WORK REQUIRED
From the listing below, pull out all lines with "الولايات" in them.

━━━━━ INFORMATION SUPPLIED ━━━━━

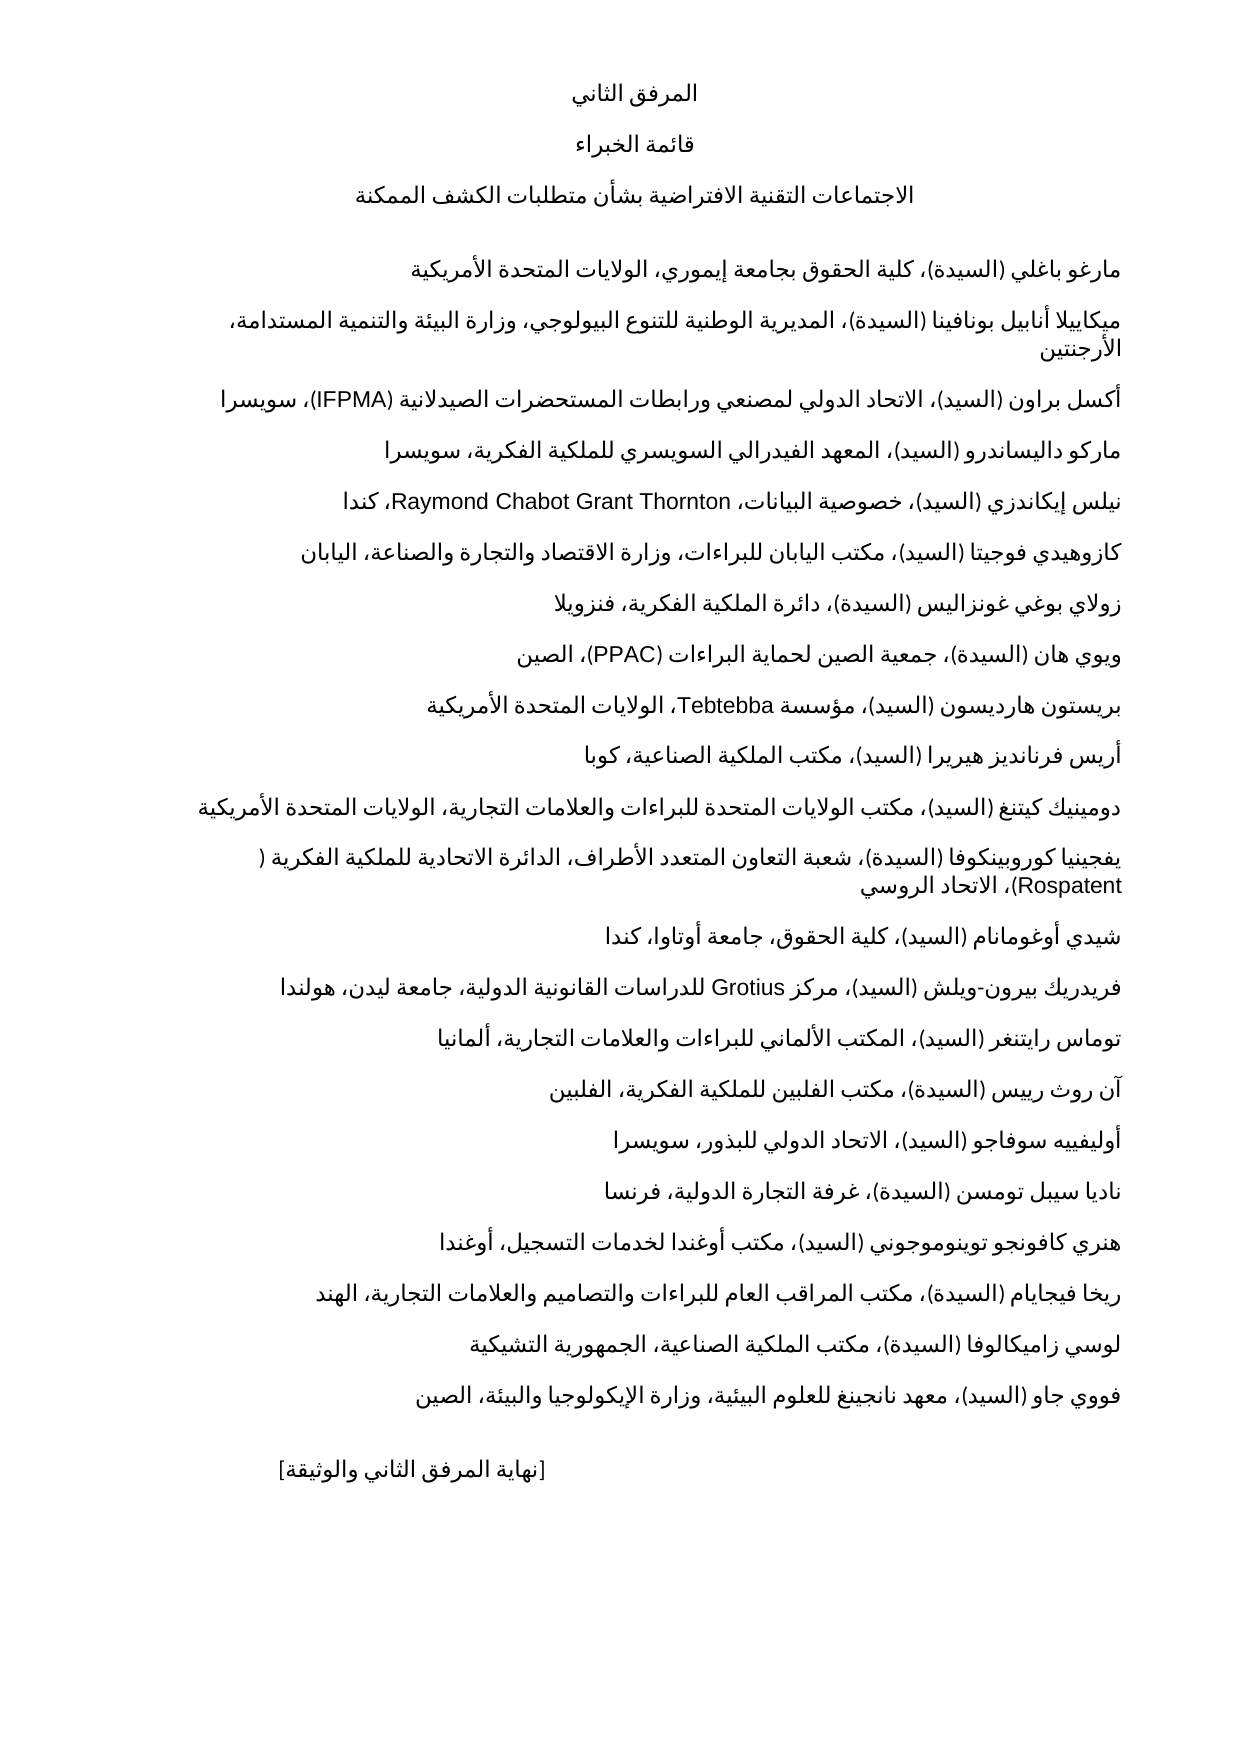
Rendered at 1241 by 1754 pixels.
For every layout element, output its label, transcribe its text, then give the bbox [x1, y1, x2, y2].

text توماس رايتنغر (السيد)، المكتب الألماني للبراءات والعلامات التجارية، ألمانيا [148, 1024, 1122, 1052]
text ميكاييلا أنابيل بونافينا (السيدة)، المديرية الوطنية للتنوع البيولوجي، وزارة البيئة والتنمية المستدامة، الأرجنتين [148, 306, 1122, 362]
text المرفق الثاني [148, 79, 1122, 107]
text ويوي هان (السيدة)، جمعية الصين لحماية البراءات (PPAC)، الصين [148, 640, 1122, 668]
text فريدريك بيرون-ويلش (السيد)، مركز Grotius للدراسات القانونية الدولية، جامعة ليدن، هولندا [148, 973, 1122, 1001]
text فووي جاو (السيد)، معهد نانجينغ للعلوم البيئية، وزارة الإيكولوجيا والبيئة، الصين [148, 1381, 1122, 1409]
text لوسي زاميكالوفا (السيدة)، مكتب الملكية الصناعية، الجمهورية التشيكية [148, 1330, 1122, 1358]
text هنري كافونجو توينوموجوني (السيد)، مكتب أوغندا لخدمات التسجيل، أوغندا [148, 1228, 1122, 1256]
text شيدي أوغومانام (السيد)، كلية الحقوق، جامعة أوتاوا، كندا [148, 922, 1122, 951]
text قائمة الخبراء [148, 130, 1122, 158]
text ناديا سيبل تومسن (السيدة)، غرفة التجارة الدولية، فرنسا [148, 1177, 1122, 1205]
text أكسل براون (السيد)، الاتحاد الدولي لمصنعي ورابطات المستحضرات الصيدلانية (IFPMA)، سويسرا [148, 385, 1122, 413]
text كازوهيدي فوجيتا (السيد)، مكتب اليابان للبراءات، وزارة الاقتصاد والتجارة والصناعة، اليابان [148, 538, 1122, 566]
text الاجتماعات التقنية الافتراضية بشأن متطلبات الكشف الممكنة [148, 181, 1122, 209]
text آن روث رييس (السيدة)، مكتب الفلبين للملكية الفكرية، الفلبين [148, 1075, 1122, 1103]
text بريستون هارديسون (السيد)، مؤسسة Tebtebba، الولايات المتحدة الأمريكية [148, 691, 1122, 719]
text ماركو داليساندرو (السيد)، المعهد الفيدرالي السويسري للملكية الفكرية، سويسرا [148, 436, 1122, 464]
text نيلس إيكاندزي (السيد)، خصوصية البيانات، Raymond Chabot Grant Thornton، كندا [148, 487, 1122, 515]
text زولاي بوغي غونزاليس (السيدة)، دائرة الملكية الفكرية، فنزويلا [148, 589, 1122, 617]
text [نهاية المرفق الثاني والوثيقة] [148, 1455, 546, 1483]
text يفجينيا كوروبينكوفا (السيدة)، شعبة التعاون المتعدد الأطراف، الدائرة الاتحادية للملكية الفكرية (Rospatent)، الاتحاد الروسي [148, 843, 1122, 899]
text ريخا فيجايام (السيدة)، مكتب المراقب العام للبراءات والتصاميم والعلامات التجارية، الهند [148, 1279, 1122, 1307]
text أوليفييه سوفاجو (السيد)، الاتحاد الدولي للبذور، سويسرا [148, 1126, 1122, 1154]
text دومينيك كيتنغ (السيد)، مكتب الولايات المتحدة للبراءات والعلامات التجارية، الولايات المتحدة الأمريكية [148, 793, 1122, 821]
text أريس فرنانديز هيريرا (السيد)، مكتب الملكية الصناعية، كوبا [148, 742, 1122, 770]
text مارغو باغلي (السيدة)، كلية الحقوق بجامعة إيموري، الولايات المتحدة الأمريكية [148, 255, 1122, 283]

━━━━━

THE ANSWER
text بريستون هارديسون (السيد)، مؤسسة Tebtebba، الولايات المتحدة الأمريكية [148, 691, 1122, 719]
text دومينيك كيتنغ (السيد)، مكتب الولايات المتحدة للبراءات والعلامات التجارية، الولايات المتحدة الأمريكية [148, 793, 1122, 821]
text مارغو باغلي (السيدة)، كلية الحقوق بجامعة إيموري، الولايات المتحدة الأمريكية [148, 255, 1122, 283]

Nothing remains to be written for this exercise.